Extract:

Segment Open

# Need information on Fabco (1988) "Signi-fire" fireplace insert



## riverwoman (Oct 22, 2012)

This is a great insert that my dad installed in 1988. He's now passed and I've not his expertise. This unit is equipped with an automatic blower with "quiet" fans that come on when the fire reaches a certain temperature. The fans should be oiled (according to instructions) several times during the fire burning season. The fans are on behind glass door panels on either side of the large stove door. I can unscrew the screws to open the door and oil the fan on the open door side of the large door opening, but on the hinged side of the opening the screws are blocked by the door edge. I do not know how to either lift the large door off it's hinge or somehow otherwise open the side door. I don't think the left side fan has ever been oiled and is now making quite a lot of noise if I use it. (btw: instructions say to oil the fans, but no how to do that or even where they are)

Thanks.

Segment Closed

Action item A:
Answer these questions from the post about the fireplace insert.
(i) In what year was the insert installed?
(ii) What makes the fans come on?
(iii) Where are the fans located?
Action item B:
Decide whether each statement agrees with the post about the fireplace insert. Answer yes or no and quote the words of the post that settle it.
(i) The instructions explain how to oil the fans.
(ii) On the hinged side of the opening, the door edge blocks the screws.
(iii) The left side fan runs quietly when used.
Action item C: Resume the post about the fireplace insert after its final line.

Records shown:
Segment Open

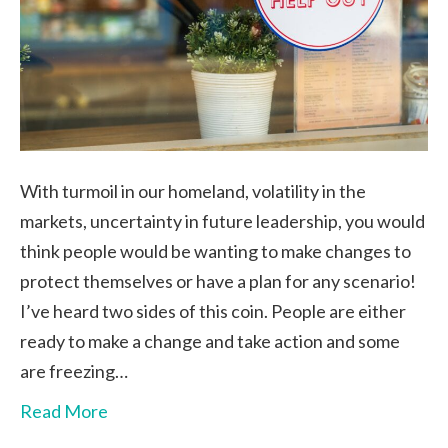
With turmoil in our homeland, volatility in the
markets, uncertainty in future leadership, you would
think people would be wanting to make changes to
protect themselves or have a plan for any scenario!
I’ve heard two sides of this coin. People are either
ready to make a change and take action and some
are freezing…
Read More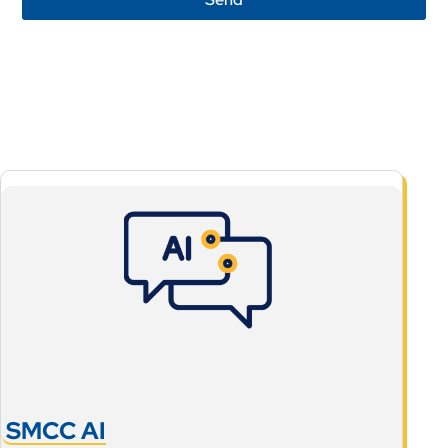
SMCC AI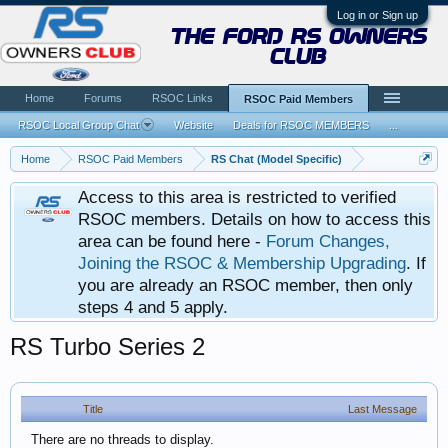
Log in or Sign up
the ford rs owners
club
Home
Forums
RSOC Links
RSOC Paid Members
RSOC Local Group Chat
Website
Deals for RSOC MEMBERS
...
Home
RSOC Paid Members
RS Chat (Model Specific)
Access to this area is restricted to verified
RSOC members. Details on how to access this
area can be found here -
Forum Changes,
Joining the RSOC & Membership Upgrading
. If
you are already an RSOC member, then only
steps 4 and 5 apply.
RS Turbo Series 2
Title
Last Message
There are no threads to display.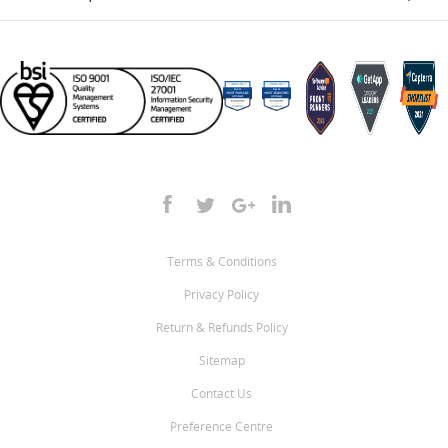
Terms & Conditions
Privacy Policy
Return & Refunds Policy
Sitemap
Contact Us
Preference Centre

Segment Closed

Answer space A:
(i) 1988
(ii) The fire reaching a certain temperature
(iii) Behind glass door panels on either side of the large stove door

Answer space B:
(i) No: "instructions say to oil the fans, but no how to do that or even where they are"
(ii) Yes: "on the hinged side of the opening the screws are blocked by the door edge"
(iii) No: "is now making quite a lot of noise if I use it"

Answer space C:
OK.  Hours later I figured it out.  You must take the large door off.  That can be done by pulling the D-not-quite-a-ring thingy from the top of the door post and wa-la, lift the door up and take off.  THEN the side screws are accessible. Oiled the fan, built a fire and am now just waiting for it go get hot enough to turn on the auto fans.  BTW. there was another question on FABCO about the knob that swivels above the large door.  It controls the damper, up and to the right to light the fire, straight down once it's burning well.  It really reduces the airflow.


----------



## CAxpmom (Aug 18, 2013)

riverwoman said:


> This is a great insert that my dad installed in 1988. He's now passed and I've not his expertise. This unit is equipped with an automatic blower with "quiet" fans that come on when the fire reaches a certain temperature. The fans should be oiled (according to instructions) several times during the fire burning season. The fans are on behind glass door panels on either side of the large stove door. I can unscrew the screws to open the door and oil the fan on the open door side of the large door opening, but on the hinged side of the opening the screws are blocked by the door edge. I do not know how to either lift the large door off it's hinge or somehow otherwise open the side door. I don't think the left side fan has ever been oiled and is now making quite a lot of noise if I use it. (btw: instructions say to oil the fans, but no how to do that or even where they are)
> 
> Thanks.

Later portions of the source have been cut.